• [Exercise instructions]:
Print the listing below line for line, keeping every character unchanged.

• [Information supplied]:

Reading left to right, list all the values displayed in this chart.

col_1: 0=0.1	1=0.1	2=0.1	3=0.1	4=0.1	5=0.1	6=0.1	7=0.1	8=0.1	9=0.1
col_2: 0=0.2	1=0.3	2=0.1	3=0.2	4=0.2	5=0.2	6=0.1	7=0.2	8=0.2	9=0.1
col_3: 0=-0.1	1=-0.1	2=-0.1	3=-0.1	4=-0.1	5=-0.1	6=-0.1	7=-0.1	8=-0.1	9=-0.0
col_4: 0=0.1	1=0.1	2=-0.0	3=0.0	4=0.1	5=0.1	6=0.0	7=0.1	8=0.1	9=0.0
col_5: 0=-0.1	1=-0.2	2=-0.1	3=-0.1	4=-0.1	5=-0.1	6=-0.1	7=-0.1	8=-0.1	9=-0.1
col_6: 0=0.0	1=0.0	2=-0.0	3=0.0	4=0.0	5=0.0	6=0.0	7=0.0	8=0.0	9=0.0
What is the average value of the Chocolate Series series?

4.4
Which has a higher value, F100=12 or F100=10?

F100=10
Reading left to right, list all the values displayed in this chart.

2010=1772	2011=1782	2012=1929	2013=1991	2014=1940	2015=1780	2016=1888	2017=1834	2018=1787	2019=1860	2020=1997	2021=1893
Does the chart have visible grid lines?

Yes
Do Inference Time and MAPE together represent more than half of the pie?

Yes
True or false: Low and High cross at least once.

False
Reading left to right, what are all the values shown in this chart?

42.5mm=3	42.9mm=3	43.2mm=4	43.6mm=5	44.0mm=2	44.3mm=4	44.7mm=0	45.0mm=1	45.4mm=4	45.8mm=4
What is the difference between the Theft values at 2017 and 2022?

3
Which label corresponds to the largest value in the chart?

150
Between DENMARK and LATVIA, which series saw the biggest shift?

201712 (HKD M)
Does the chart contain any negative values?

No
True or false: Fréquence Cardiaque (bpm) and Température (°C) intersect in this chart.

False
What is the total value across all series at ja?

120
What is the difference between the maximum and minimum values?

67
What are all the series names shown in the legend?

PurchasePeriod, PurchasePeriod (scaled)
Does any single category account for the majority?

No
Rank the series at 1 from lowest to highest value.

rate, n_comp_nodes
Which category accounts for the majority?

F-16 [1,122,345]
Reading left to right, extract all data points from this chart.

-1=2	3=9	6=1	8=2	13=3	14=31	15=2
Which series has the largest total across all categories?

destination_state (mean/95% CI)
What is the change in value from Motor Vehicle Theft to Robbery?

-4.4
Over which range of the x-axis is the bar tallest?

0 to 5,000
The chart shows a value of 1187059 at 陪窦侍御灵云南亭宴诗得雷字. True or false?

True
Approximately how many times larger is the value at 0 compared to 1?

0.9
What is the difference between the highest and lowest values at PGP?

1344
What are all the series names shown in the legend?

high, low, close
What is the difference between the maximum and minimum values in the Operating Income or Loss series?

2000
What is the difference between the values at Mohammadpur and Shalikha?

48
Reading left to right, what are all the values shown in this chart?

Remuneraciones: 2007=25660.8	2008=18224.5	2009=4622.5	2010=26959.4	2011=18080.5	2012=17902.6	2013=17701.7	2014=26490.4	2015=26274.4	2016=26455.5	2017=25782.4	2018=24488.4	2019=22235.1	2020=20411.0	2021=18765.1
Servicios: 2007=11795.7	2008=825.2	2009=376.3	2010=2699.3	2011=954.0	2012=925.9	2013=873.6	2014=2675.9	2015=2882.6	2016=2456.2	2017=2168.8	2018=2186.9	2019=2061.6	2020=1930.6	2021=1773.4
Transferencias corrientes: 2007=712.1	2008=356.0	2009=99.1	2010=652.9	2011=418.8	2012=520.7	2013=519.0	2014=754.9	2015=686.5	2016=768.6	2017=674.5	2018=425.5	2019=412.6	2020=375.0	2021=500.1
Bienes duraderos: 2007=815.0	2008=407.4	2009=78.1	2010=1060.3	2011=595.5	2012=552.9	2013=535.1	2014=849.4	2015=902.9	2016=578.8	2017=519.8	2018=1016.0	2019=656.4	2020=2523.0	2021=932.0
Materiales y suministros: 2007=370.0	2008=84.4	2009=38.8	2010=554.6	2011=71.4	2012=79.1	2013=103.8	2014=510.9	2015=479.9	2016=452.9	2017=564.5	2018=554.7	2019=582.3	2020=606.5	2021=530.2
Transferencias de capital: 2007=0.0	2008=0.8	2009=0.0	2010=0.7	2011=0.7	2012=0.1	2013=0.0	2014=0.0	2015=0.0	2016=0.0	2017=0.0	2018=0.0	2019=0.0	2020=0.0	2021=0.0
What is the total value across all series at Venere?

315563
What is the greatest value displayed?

• [Exercise response]:
Reading left to right, list all the values displayed in this chart.

col_1: 0=0.1	1=0.1	2=0.1	3=0.1	4=0.1	5=0.1	6=0.1	7=0.1	8=0.1	9=0.1
col_2: 0=0.2	1=0.3	2=0.1	3=0.2	4=0.2	5=0.2	6=0.1	7=0.2	8=0.2	9=0.1
col_3: 0=-0.1	1=-0.1	2=-0.1	3=-0.1	4=-0.1	5=-0.1	6=-0.1	7=-0.1	8=-0.1	9=-0.0
col_4: 0=0.1	1=0.1	2=-0.0	3=0.0	4=0.1	5=0.1	6=0.0	7=0.1	8=0.1	9=0.0
col_5: 0=-0.1	1=-0.2	2=-0.1	3=-0.1	4=-0.1	5=-0.1	6=-0.1	7=-0.1	8=-0.1	9=-0.1
col_6: 0=0.0	1=0.0	2=-0.0	3=0.0	4=0.0	5=0.0	6=0.0	7=0.0	8=0.0	9=0.0
What is the average value of the Chocolate Series series?

4.4
Which has a higher value, F100=12 or F100=10?

F100=10
Reading left to right, list all the values displayed in this chart.

2010=1772	2011=1782	2012=1929	2013=1991	2014=1940	2015=1780	2016=1888	2017=1834	2018=1787	2019=1860	2020=1997	2021=1893
Does the chart have visible grid lines?

Yes
Do Inference Time and MAPE together represent more than half of the pie?

Yes
True or false: Low and High cross at least once.

False
Reading left to right, what are all the values shown in this chart?

42.5mm=3	42.9mm=3	43.2mm=4	43.6mm=5	44.0mm=2	44.3mm=4	44.7mm=0	45.0mm=1	45.4mm=4	45.8mm=4
What is the difference between the Theft values at 2017 and 2022?

3
Which label corresponds to the largest value in the chart?

150
Between DENMARK and LATVIA, which series saw the biggest shift?

201712 (HKD M)
Does the chart contain any negative values?

No
True or false: Fréquence Cardiaque (bpm) and Température (°C) intersect in this chart.

False
What is the total value across all series at ja?

120
What is the difference between the maximum and minimum values?

67
What are all the series names shown in the legend?

PurchasePeriod, PurchasePeriod (scaled)
Does any single category account for the majority?

No
Rank the series at 1 from lowest to highest value.

rate, n_comp_nodes
Which category accounts for the majority?

F-16 [1,122,345]
Reading left to right, extract all data points from this chart.

-1=2	3=9	6=1	8=2	13=3	14=31	15=2
Which series has the largest total across all categories?

destination_state (mean/95% CI)
What is the change in value from Motor Vehicle Theft to Robbery?

-4.4
Over which range of the x-axis is the bar tallest?

0 to 5,000
The chart shows a value of 1187059 at 陪窦侍御灵云南亭宴诗得雷字. True or false?

True
Approximately how many times larger is the value at 0 compared to 1?

0.9
What is the difference between the highest and lowest values at PGP?

1344
What are all the series names shown in the legend?

high, low, close
What is the difference between the maximum and minimum values in the Operating Income or Loss series?

2000
What is the difference between the values at Mohammadpur and Shalikha?

48
Reading left to right, what are all the values shown in this chart?

Remuneraciones: 2007=25660.8	2008=18224.5	2009=4622.5	2010=26959.4	2011=18080.5	2012=17902.6	2013=17701.7	2014=26490.4	2015=26274.4	2016=26455.5	2017=25782.4	2018=24488.4	2019=22235.1	2020=20411.0	2021=18765.1
Servicios: 2007=11795.7	2008=825.2	2009=376.3	2010=2699.3	2011=954.0	2012=925.9	2013=873.6	2014=2675.9	2015=2882.6	2016=2456.2	2017=2168.8	2018=2186.9	2019=2061.6	2020=1930.6	2021=1773.4
Transferencias corrientes: 2007=712.1	2008=356.0	2009=99.1	2010=652.9	2011=418.8	2012=520.7	2013=519.0	2014=754.9	2015=686.5	2016=768.6	2017=674.5	2018=425.5	2019=412.6	2020=375.0	2021=500.1
Bienes duraderos: 2007=815.0	2008=407.4	2009=78.1	2010=1060.3	2011=595.5	2012=552.9	2013=535.1	2014=849.4	2015=902.9	2016=578.8	2017=519.8	2018=1016.0	2019=656.4	2020=2523.0	2021=932.0
Materiales y suministros: 2007=370.0	2008=84.4	2009=38.8	2010=554.6	2011=71.4	2012=79.1	2013=103.8	2014=510.9	2015=479.9	2016=452.9	2017=564.5	2018=554.7	2019=582.3	2020=606.5	2021=530.2
Transferencias de capital: 2007=0.0	2008=0.8	2009=0.0	2010=0.7	2011=0.7	2012=0.1	2013=0.0	2014=0.0	2015=0.0	2016=0.0	2017=0.0	2018=0.0	2019=0.0	2020=0.0	2021=0.0
What is the total value across all series at Venere?

315563
What is the greatest value displayed?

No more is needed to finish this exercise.